Now a mother of a toddler and having gone through vocal training for the movie Evita (1996), Madonna was ready to show off a new side, reinventing her image yet again, eschewing the glamour for a more natural look. Produced by William Orbit, Ray of Light (1998) veers from electronic and techno to drum & bass, all while maintaining her dance roots, and showing off a more full vocal range. People were wowed by the change but if you were paying attention to Bedroom Stories which had a Björk-penned song and Nellee Hooper’s involvement, you know that Ray of Light is actually a logical progression into electronica. The title track soars, she acknowledges growth and learning from past mistakes on “Nothing Really Matters,” and she mesmerizes on “Frozen.” Many of these songs would fit right on a playlist alongside Björk and the Chemical Brothers. It’s like Madonna woke up one morning and said, ‘I’m gonna be an alternative-pop queen now’ and because she’s freaking Madonna she just does it. Hailed as one of her best, Ray of Light is a must-have.
Madonna was still a major influencer in the music industry in the early ‘00s but the mixed reception of American Life (2003) had people wondering if she could still bring the heat. Madonna answered them with the inferno that was 2005’s Confessions on a Dance Floor. It is sensory-overload in pink neon, and it rules. As if to stamp out any doubt to Madonna’s desire to turn it up, she samples freaking ABBA on “Hung Up.” The moment you drop the needle you are transported to your own personal club, heart pumping to “Hung Up,” imagining a mirror ball in your living room on “Get Together,” and just throwing down the dish towel and going all-out to “Sorry.” The thing that all club-goers know is that you can find yourself when you cut loose to movement; Madonna explores this as the album progresses, making the dance floor her confessional but there’s no contrition here. Madonna reclaimed the dance crown with Confessions, creating the ultimate modern disco album to which we can all channel our inner dancing queen.

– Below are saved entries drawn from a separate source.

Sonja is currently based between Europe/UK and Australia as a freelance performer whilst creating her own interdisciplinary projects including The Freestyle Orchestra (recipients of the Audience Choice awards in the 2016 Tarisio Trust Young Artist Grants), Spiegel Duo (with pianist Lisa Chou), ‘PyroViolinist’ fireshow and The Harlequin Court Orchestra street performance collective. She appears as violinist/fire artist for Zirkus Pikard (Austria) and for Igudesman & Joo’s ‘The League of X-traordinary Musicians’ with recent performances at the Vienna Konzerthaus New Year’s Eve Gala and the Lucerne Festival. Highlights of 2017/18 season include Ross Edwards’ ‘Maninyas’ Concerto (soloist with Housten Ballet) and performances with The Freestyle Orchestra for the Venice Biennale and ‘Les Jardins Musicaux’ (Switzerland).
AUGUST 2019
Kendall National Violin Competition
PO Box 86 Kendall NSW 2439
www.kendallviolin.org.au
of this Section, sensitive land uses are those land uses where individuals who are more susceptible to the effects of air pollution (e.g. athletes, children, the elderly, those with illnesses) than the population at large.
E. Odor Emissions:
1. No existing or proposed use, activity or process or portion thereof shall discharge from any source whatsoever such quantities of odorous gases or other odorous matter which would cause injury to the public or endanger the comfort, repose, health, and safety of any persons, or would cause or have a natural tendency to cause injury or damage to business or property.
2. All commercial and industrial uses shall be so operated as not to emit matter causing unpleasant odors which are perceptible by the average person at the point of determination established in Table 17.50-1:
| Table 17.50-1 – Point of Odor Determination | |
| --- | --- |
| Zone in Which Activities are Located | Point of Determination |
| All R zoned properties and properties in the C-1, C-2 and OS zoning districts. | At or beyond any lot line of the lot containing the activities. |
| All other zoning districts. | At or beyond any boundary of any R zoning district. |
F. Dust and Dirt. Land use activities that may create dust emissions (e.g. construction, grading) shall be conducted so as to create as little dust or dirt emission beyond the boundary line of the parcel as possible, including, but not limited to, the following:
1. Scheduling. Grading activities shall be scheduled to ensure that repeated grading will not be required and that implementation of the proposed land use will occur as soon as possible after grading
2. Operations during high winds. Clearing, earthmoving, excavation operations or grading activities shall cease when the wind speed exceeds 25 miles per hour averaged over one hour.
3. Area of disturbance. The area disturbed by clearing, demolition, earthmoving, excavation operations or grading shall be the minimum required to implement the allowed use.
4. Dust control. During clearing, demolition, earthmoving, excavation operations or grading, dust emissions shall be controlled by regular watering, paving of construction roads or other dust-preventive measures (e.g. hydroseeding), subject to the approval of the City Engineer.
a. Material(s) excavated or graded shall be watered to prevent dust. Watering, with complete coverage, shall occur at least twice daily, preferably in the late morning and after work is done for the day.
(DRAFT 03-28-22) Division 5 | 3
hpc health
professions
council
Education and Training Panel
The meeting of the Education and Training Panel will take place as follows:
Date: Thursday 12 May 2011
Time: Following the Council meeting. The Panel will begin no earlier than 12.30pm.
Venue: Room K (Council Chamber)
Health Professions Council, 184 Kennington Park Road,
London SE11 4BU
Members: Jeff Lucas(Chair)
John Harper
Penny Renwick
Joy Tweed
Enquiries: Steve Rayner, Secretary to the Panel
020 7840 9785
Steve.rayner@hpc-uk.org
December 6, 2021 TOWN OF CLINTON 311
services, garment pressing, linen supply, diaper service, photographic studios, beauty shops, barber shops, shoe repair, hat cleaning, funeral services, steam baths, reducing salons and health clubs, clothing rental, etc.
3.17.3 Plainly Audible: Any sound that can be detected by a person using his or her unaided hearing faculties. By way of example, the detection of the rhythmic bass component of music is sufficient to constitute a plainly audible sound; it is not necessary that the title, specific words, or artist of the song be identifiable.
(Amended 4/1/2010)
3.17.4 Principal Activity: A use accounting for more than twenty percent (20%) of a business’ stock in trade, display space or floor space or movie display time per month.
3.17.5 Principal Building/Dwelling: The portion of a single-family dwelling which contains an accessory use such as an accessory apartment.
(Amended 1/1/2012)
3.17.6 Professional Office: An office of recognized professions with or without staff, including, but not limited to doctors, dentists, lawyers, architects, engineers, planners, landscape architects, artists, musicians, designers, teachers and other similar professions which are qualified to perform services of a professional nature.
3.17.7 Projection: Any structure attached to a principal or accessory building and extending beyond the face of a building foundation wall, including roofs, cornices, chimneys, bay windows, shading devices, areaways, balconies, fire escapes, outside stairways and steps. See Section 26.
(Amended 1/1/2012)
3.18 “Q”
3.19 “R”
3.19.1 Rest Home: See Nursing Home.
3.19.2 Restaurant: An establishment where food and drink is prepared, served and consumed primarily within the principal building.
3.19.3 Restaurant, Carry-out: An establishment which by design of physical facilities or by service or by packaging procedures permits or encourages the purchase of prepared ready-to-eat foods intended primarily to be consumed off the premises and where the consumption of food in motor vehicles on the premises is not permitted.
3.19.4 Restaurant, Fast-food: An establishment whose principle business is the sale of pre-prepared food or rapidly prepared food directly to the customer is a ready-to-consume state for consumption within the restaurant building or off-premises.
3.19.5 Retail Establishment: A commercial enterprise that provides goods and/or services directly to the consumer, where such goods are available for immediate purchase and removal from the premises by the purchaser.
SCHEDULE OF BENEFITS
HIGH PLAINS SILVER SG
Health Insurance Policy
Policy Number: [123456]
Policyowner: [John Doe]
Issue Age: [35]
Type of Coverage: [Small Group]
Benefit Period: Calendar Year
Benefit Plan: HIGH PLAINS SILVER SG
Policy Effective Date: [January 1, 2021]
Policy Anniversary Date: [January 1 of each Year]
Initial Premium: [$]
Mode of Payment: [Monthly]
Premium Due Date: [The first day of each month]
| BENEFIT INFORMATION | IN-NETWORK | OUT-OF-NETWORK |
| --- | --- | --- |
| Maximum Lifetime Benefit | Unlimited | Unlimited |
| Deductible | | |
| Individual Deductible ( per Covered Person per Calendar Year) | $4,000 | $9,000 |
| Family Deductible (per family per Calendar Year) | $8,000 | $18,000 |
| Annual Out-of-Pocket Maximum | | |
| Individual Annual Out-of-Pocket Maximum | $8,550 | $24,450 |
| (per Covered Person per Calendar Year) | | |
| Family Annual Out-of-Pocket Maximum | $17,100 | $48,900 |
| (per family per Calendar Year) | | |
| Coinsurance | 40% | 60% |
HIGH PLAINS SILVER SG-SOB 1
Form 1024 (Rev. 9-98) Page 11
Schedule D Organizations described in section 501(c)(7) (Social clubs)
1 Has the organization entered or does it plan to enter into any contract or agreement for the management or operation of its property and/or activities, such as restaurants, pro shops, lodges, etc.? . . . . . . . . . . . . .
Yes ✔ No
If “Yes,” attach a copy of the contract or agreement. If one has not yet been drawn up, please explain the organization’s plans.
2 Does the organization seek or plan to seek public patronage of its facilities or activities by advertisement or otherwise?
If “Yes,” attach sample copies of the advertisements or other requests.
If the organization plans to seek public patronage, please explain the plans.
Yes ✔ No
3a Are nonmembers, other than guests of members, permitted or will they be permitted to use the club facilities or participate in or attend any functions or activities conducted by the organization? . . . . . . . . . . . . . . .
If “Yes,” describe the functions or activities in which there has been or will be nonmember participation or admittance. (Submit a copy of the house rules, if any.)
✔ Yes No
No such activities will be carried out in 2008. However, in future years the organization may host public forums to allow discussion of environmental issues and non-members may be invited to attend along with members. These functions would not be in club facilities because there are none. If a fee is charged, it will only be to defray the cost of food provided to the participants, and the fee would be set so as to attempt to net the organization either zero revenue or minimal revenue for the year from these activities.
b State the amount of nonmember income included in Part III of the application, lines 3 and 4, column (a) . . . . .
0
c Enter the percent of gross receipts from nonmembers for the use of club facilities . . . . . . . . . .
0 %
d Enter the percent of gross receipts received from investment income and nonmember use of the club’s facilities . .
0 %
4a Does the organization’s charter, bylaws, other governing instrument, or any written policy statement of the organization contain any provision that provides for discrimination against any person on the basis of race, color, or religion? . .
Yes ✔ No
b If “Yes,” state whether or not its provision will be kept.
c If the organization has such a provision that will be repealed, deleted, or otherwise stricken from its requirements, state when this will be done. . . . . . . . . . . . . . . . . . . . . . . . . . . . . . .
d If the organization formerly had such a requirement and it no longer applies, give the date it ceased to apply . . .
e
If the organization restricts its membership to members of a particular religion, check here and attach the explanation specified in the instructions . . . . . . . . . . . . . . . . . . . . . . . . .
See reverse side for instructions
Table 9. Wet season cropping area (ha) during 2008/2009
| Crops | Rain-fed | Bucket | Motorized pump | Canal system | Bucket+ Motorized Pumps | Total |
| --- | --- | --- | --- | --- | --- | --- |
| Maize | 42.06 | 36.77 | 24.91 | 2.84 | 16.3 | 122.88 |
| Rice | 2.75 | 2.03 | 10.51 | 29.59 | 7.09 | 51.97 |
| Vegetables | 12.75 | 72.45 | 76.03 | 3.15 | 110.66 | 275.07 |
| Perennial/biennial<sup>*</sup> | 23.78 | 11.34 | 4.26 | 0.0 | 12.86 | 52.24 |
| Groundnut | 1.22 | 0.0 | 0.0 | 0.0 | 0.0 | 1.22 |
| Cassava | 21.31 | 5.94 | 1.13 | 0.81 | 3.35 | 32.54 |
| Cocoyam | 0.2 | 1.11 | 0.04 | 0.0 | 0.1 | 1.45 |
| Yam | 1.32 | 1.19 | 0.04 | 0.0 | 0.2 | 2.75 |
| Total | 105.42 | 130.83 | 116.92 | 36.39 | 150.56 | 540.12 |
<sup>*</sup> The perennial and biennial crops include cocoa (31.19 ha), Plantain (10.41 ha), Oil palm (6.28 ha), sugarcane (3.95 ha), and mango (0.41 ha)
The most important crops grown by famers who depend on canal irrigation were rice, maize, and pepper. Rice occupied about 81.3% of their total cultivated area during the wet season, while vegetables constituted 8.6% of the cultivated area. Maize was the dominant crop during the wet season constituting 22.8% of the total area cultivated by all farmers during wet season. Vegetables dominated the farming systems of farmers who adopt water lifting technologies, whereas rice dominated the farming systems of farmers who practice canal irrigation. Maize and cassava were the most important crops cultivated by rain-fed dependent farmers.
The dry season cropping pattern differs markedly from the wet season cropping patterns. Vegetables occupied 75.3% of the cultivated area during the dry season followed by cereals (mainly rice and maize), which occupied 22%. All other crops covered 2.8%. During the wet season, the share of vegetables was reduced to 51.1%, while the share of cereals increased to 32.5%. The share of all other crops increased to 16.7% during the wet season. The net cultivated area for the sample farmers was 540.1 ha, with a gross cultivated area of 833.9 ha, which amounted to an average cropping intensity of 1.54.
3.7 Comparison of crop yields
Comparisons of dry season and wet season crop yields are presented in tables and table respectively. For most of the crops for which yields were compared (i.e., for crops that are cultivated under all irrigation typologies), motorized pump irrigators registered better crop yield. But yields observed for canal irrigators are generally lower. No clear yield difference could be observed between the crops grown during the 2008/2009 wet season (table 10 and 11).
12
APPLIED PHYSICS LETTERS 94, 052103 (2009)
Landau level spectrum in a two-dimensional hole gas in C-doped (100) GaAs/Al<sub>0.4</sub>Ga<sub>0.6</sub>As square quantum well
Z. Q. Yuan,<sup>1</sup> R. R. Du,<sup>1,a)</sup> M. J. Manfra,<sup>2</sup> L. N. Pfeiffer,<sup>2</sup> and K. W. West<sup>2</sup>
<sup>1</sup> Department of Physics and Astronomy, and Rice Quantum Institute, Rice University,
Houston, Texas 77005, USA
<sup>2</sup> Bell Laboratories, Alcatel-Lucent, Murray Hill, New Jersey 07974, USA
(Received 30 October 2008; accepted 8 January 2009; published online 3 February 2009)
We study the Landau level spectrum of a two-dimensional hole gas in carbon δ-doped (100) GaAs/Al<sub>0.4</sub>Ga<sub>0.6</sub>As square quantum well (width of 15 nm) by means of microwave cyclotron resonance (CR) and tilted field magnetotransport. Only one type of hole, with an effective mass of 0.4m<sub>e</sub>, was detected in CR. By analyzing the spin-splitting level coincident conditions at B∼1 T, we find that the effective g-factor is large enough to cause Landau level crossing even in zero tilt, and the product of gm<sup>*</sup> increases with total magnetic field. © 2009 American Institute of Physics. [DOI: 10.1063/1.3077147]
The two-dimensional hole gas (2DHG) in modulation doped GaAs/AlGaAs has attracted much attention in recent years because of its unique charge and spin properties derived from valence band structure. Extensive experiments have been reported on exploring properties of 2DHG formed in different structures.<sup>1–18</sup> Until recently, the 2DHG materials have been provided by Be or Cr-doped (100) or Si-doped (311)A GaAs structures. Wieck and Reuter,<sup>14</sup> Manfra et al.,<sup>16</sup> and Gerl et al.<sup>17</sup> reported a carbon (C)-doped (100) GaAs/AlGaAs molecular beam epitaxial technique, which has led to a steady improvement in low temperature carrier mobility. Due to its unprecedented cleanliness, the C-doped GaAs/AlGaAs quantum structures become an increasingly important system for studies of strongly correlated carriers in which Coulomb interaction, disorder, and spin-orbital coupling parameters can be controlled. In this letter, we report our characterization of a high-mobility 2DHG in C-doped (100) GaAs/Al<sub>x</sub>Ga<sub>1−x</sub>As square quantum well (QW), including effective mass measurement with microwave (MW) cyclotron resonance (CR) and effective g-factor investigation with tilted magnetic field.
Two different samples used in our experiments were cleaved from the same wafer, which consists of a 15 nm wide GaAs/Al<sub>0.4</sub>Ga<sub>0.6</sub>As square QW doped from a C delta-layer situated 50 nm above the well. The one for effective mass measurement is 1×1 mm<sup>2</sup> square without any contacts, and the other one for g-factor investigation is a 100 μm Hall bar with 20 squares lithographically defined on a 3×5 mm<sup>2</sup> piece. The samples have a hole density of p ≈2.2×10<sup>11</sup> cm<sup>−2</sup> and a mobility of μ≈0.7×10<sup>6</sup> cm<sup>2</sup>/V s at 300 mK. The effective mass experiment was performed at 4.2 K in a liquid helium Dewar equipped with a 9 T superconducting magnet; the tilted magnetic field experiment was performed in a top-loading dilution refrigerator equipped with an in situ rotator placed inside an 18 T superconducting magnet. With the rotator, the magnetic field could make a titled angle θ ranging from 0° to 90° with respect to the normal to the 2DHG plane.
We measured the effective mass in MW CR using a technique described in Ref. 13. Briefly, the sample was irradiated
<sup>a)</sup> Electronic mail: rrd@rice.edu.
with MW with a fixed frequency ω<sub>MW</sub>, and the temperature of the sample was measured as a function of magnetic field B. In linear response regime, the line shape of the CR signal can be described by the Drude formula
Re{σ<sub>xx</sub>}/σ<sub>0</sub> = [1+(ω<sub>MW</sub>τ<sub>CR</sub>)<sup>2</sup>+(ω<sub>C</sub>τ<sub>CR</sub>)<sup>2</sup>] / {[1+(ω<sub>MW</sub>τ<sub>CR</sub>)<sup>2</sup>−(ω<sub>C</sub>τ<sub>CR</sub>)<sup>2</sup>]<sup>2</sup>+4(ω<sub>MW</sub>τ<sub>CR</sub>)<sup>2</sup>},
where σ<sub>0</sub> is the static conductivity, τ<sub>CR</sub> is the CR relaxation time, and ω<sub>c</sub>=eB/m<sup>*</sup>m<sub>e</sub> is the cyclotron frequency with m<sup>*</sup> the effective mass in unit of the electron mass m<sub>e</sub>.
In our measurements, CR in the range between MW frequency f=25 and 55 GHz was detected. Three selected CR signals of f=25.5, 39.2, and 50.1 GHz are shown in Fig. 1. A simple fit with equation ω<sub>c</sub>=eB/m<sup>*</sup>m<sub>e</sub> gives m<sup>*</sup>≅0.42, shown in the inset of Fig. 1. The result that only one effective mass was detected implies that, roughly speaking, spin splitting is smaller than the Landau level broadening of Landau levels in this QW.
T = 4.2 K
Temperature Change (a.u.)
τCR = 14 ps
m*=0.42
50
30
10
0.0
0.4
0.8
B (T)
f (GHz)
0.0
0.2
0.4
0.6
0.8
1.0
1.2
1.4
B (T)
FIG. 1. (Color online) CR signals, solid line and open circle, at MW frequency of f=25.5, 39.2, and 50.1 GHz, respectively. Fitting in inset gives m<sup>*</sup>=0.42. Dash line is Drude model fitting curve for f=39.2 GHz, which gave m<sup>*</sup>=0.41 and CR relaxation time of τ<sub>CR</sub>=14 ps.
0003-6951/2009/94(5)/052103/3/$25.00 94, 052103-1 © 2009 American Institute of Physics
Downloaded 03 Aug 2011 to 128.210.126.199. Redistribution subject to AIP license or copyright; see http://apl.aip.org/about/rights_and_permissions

It had been ten years since the success of Confessions, and the lackluster reception of Hard Candy (2008) and MDNA (2012) again had fans worried. But as she reminds us on 2015’s Rebel Heart, “Bitch I’m Madonna.” On songs that merge genres like electronic, rap, dance pop, and reggae, Madonna collaborates with a who’s who of artists like Avicii, Diplo, Nicki Minaj, Kanye West, Chance the Rapper, Nas, etc. The 2xLP album is an eclectic mix of songs that somehow manages to be nostalgia riding and forward thinking all at once. Basically, it’s a Madonna album. Like a fabulous warrior-queen, she lays waste to the haters, staying positive over lost love in “Living for Love,” says fuck you to an ex in “Unapologetic Bitch,” and gets sassy on “Bitch I’m Madonna.” On pop ballad “Joan of Arc” she opens up about how she’s not impervious to the critics and later offers recollections of her career in “Veni Vidi Vici” and “Rebel Heart,” reflecting on her status as pop icon, her missteps and triumphs. Rebel Heart showcases a Madonna comfortable, confident, and ready for what’s next.